== Text segment ==
# Spot to Keep Personal Flare



## Mattdogger (Feb 2, 2006)

I have always had flares onboard the yak but figured they would be of little use if my yak and I parted company. I have come up with this solution. However I am not sure how waterproof these hand held flares are and how this installation could affect my PFD. I can't think of any immediate probs and it is a handy spot to stash one (night time red flare). I simply made a small slit in this doulble layer of material that reaches across to the zipper.

Been paddling with it a few times and don't notice its even there!

Does anyone else have flares/an epirb attached to their person on a similar PFD?


----------



## Guest (Sep 18, 2006)

Would there be any danger of the flare going off in the event of a freak accident/bump?

If so, I would want it as far away from my face as possible?


----------



## JB (Jul 5, 2006)

Yeap - I have a pack on mini flares- on off shore oil rigs the safety suits have them. They are small compack and water proof. They cost around $150 for a set of 8. They only burn for 5 seconds and are designed for you to launch 2 -3 in 3 to 4 minute intervals. Fit neatly in the front pocket of my pdf. I don't know they are there most of the time.

== Request ==
In the flare thread, how long does each mini flare burn? The data after this thread comes from a separate source.

== Exercise data ==

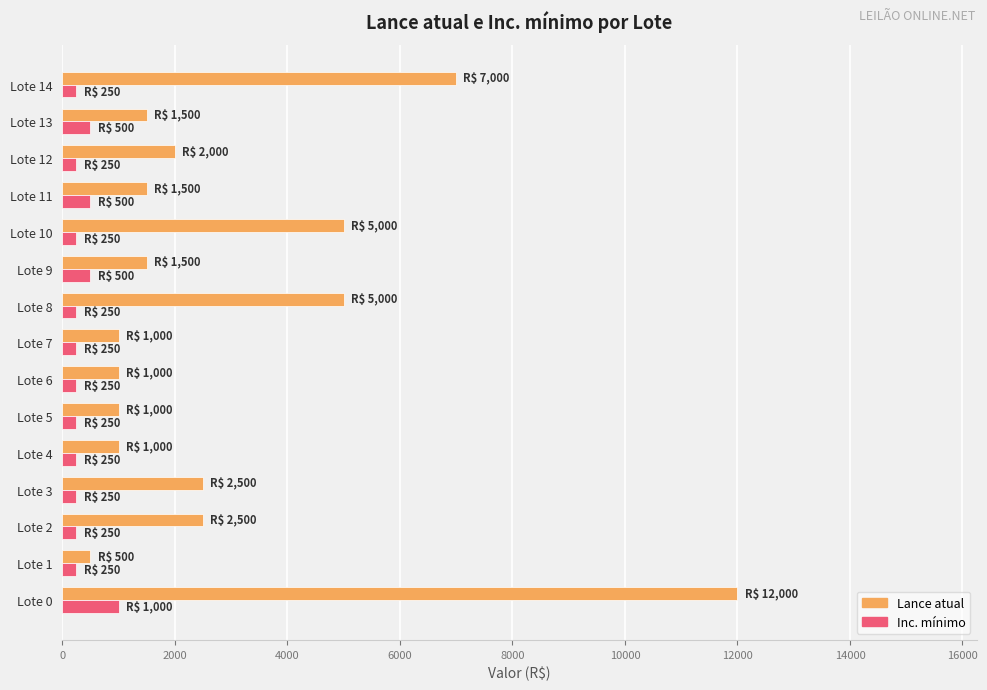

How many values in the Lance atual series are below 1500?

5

== Solution for this problem ==
Five seconds.